Le vieux branla la tête d’un air méprisant.

« Diadia Jérochka était sans malice et généreux ; aussi toute la Tchetchnia était de mes amis. Quand l’un d’eux venait chez moi, je l’enivrais, je lui cédais mon lit ; — quand j’allais chez lui, je lui portais un cadeau. C’est ainsi que nous faisions, et pas comme vous. La jeunesse d’à présent prend son plaisir à grignoter des graines et à en cracher la pelure, conclut le vieux, contrefaisant ceux qui mangent et qui crachent.

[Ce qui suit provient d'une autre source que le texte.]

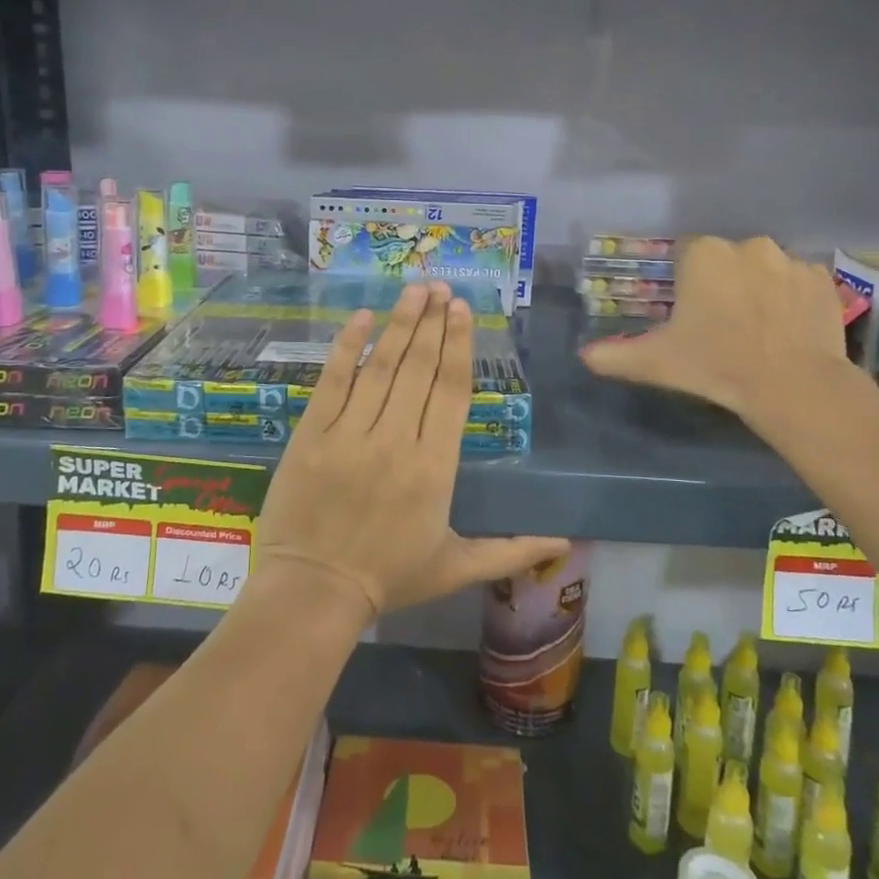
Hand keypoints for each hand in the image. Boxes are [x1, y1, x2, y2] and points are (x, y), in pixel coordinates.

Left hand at [255, 282, 568, 620]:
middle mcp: (396, 439)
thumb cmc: (389, 578)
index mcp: (435, 466)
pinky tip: (361, 317)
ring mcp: (351, 433)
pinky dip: (347, 347)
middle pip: (419, 368)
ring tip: (414, 290)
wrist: (313, 592)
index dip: (459, 346)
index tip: (463, 310)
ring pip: (381, 367)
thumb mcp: (457, 568)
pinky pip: (333, 381)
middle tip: (441, 286)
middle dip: (433, 322)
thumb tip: (565, 542)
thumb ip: (511, 550)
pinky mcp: (313, 433)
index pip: (451, 391)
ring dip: (399, 323)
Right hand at [581, 236, 853, 435]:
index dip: (686, 285)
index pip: (686, 256)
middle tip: (721, 325)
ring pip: (763, 268)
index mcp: (703, 254)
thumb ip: (614, 356)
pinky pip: (798, 281)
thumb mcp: (656, 363)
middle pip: (726, 259)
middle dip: (722, 283)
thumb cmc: (716, 364)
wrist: (793, 385)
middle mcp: (746, 244)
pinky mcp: (823, 278)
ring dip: (758, 288)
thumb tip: (583, 356)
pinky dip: (792, 297)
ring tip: (758, 329)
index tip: (690, 315)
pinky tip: (788, 328)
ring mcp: (790, 259)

— Tu as raison, dit Lucas, c’est juste !

— Veux-tu être un brave Cosaque ? Sois donc djighite et non paysan. Ce n’est pas malin d’acheter un cheval comme un vilain, de le payer et de l’emmener. »

Ils se turent tous deux quelques moments.

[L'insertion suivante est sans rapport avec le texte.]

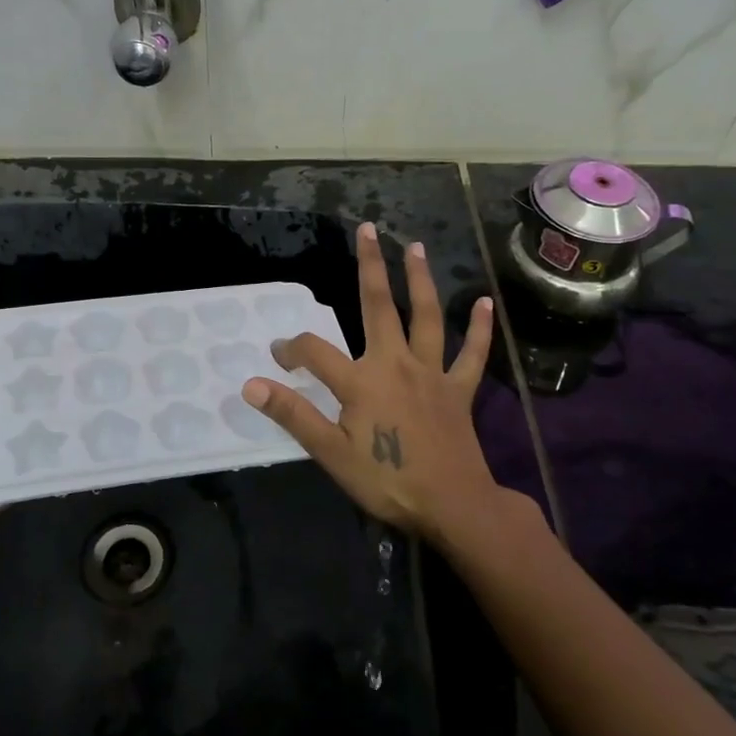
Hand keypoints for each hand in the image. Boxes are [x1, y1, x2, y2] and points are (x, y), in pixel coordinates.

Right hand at [241, 222, 500, 540]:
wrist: (452, 506)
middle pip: (379, 307)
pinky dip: (478, 328)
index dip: (291, 348)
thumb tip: (251, 384)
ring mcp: (431, 374)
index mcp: (360, 381)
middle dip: (370, 267)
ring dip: (420, 280)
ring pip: (426, 317)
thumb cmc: (387, 480)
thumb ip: (292, 414)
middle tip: (368, 229)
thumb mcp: (330, 453)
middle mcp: (395, 364)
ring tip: (416, 247)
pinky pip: (471, 354)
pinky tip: (484, 301)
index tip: (278, 355)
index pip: (315, 352)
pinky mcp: (458, 390)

« Tu ne saurais croire quel ennui c’est au cordon et à la stanitsa ! Ils sont tous si craintifs, à commencer par Nazarka. Nous étions, l’autre jour, dans l’aoul. Guireï-Khan nous engageait à aller enlever des chevaux aux Nogaïs ; eh bien ! personne ne s’y est décidé, et je ne puis pourtant pas y aller seul.